I meccanismi del ricordo musicale


perché alcune canzoni ci entrano in testa e non se ne vogliono andare?

L'ultimo successo di San Remo vi si è stampato nella testa e vi tormenta senza sosta notte e giorno? Secondo il professor William Kelly e il suo team di ricercatori potrebbe essere colpa della corteccia uditiva.
Kelly e i suoi colleghi hanno esposto una serie di volontari all'ascolto di brani musicali più o meno noti dai quali hanno eliminato alcune brevi sequenze sostituendole con dei silenzi. Tutti i soggetti hanno riferito di aver notato l'interruzione solo nei brani a loro sconosciuti. Nei brani noti, i buchi non sono stati percepiti.
Ritorna il ritornello. Durante la prova, il cervello dei partecipanti è stato monitorato mediante risonanza magnetica funzionale. È emerso che i silenzi nei passaggi musicali conosciuti stimolano una maggior attività neurale nelle aree di associazione uditiva del cervello, rispetto ai brani sconosciuti.Inoltre le pause nei pezzi solo strumentali generano un ulteriore aumento di attività in una zona della corteccia nota come corteccia uditiva. Anche in questa zona, l'attività cerebrale è maggiore quando il soggetto viene esposto all'ascolto di musiche note.

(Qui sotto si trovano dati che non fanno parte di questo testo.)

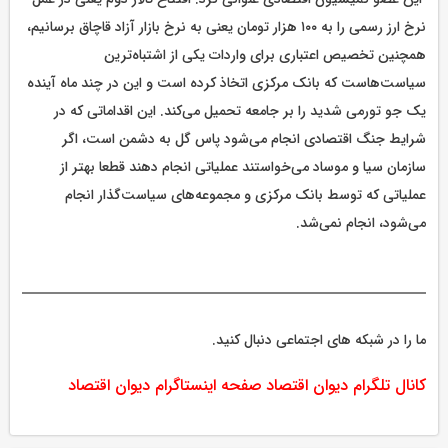
نرخ ارز رسمی را به ۱۰۰ هزار تومان یعنی به نرخ بازار آزاد قاچاق برسانیم،
همچنین تخصیص اعتباری برای واردات یکی از اشتباه‌ترین
سیاست‌هاست که بانک مرکزی اتخاذ کرده است و این در چند ماه آینده
یک جو تورمی شدید را بر جامعه تحمیل می‌کند. این اقداماتی که در
شرایط جنگ اقتصادی انجام می‌شود پاس گل به دشمن است، اگر
سازمان سیا و موساد می‌خواستند عملیاتی انجام دهند قطعا بهتر از
عملیاتی که توسط بانک مرکزی و مجموعه‌های سیاست‌گذار انجام
می‌شود، انجام نمی‌شد.
ما را در شبکه های اجتماعی دنبال کنید.
کانال تلگرام دیوان اقتصاد
صفحه اینستاگرام دیوان اقتصاد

Alle origini del ricordo. Secondo Kelly, questo studio allarga i risultati di ricerche precedenti condotte parallelamente su ricordi visivi e uditivi, dai quali era emerso che le memorie di suoni e immagini sono conservate nelle zone del cervello che le avevano create.
Sia nei processi di elaborazione visiva sia in quelli di elaborazione uditiva, il meccanismo che porta alla formulazione del ricordo si basa sull'associazione linguistica: un nome viene associato ad un oggetto, un testo viene associato ad una melodia, oppure una persona viene associata a un numero di telefono.